The decreases in FMN (LC-MS/MS) and nhaR expression (RT-qPCR) observed in our results led to reduced ETC efficiency → decreased proton pumping → weakened proton gradient → diminished ATP synthesis. The elevated expression of ABC transporters observed typically alters membrane permeability to specific substances through active efflux or uptake, as confirmed by PI staining.

In summary, the deletion of tdh2 resulted in decreased nhaR expression and increased expression of the ABC transporters VP0301 and VP1995. The decreased nhaR expression caused accumulation of Na⁺ in cells and blocked H⁺ reflux. Consequently, altered nhaR and ABC transporter activity led to increased membrane permeability in V. parahaemolyticus cells and decreases in PMF and FMN. Electron transfer was blocked, resulting in reduced ATP and DNA synthesis. This explains why VP: △tdh2 cells were more prone to death.

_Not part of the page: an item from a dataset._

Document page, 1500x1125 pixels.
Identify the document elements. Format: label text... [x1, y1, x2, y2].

To compensate, the expression of bile-sensing genes (vtrA and vtrB) and the bile-transporting gene (ompU) in VP: △tdh2 decreased. Simultaneously, the cells actively synthesized phospholipids to repair the membrane, leading to increased levels of the phospholipid-related intermediate metabolites PG and PS. The proposed mechanism for the decreased survival of V. parahaemolyticus VP: △tdh2 is illustrated in Figure 11.

5. Conclusions

Serious food poisoning caused by V. parahaemolyticus occurs worldwide every year. A decrease in the survival of tdh⁺ strains in the human intestine is a key factor in preventing such incidents. The reason why strains harboring tdh2 exhibit better competitive colonization compared to non-pathogenic strains remains unclear. Our results demonstrated that tdh2 confers protection to V. parahaemolyticus against gastrointestinal stresses, particularly acid and bile stress, resulting in increased survival compared to the tdh^- strains. tdh2 helps maintain cell membrane permeability through the regulation of ompU and ABC transporters and sustains electron transfer efficiency via the regulation of nhaR. Increased membrane permeability, decreased electron transfer efficiency, and the consequent reduction in ATP, DNA, and RNA synthesis were responsible for the higher mortality rate observed in V. parahaemolyticus VP: △tdh2.

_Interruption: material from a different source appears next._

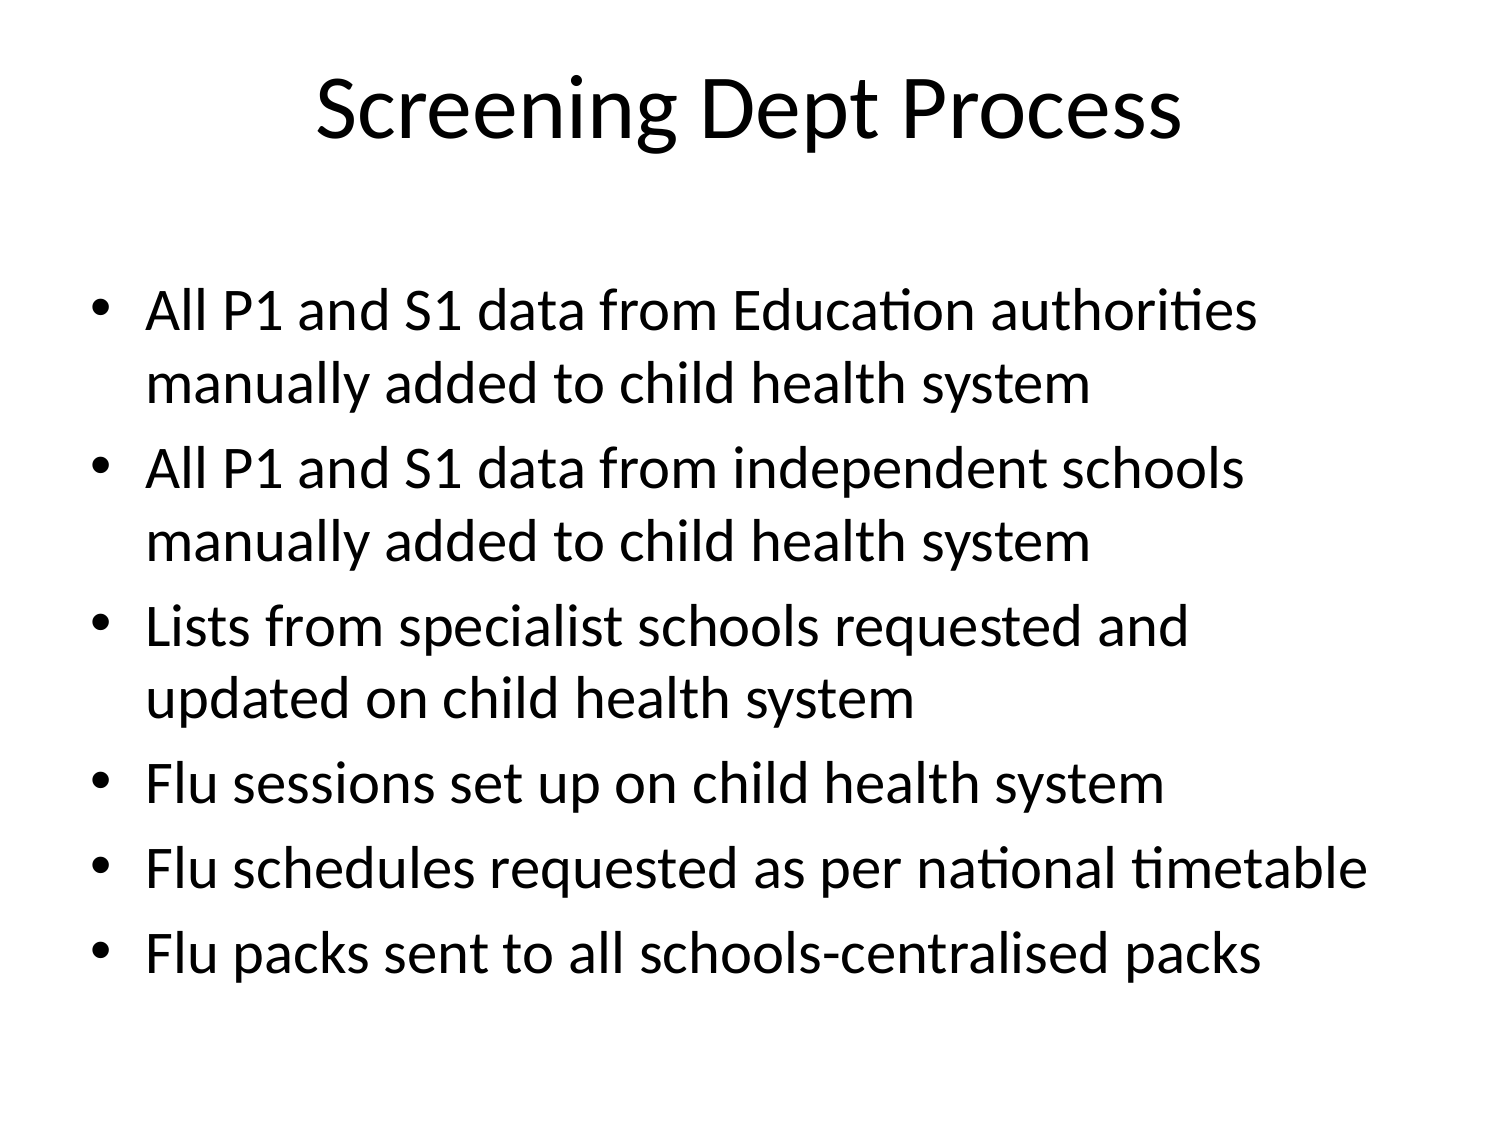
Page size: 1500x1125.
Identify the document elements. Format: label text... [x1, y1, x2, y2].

list All P1 and S1 data from Education authorities manually added to child health system All P1 and S1 data from independent schools manually added to child health system Lists from specialist schools requested and updated on child health system Flu sessions set up on child health system Flu schedules requested as per national timetable Flu packs sent to all schools-centralised packs [75, 262, 1425, 1005]
title Screening Dept Process [75, 19, 1425, 185]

The deletion of tdh2 caused changes in the expression of multiple genes. Except for vtrA and vtrB, the regulatory relationships between tdh2 and other genes, such as ABC transporters, remain unknown. ABC transporters may interact with tdh2 through environmental pressure, the quorum sensing system, or novel two-component systems. Therefore, further research—including bioinformatic analyses, promoter binding assays, and protein–protein interaction studies—is needed to better elucidate the regulatory network associated with tdh2. Moreover, this study proposes a novel protective role of tdh2 that is distinct from its known pore-forming activity and toxicity. Understanding this new role will help us more effectively prevent and control outbreaks of foodborne diseases caused by V. parahaemolyticus.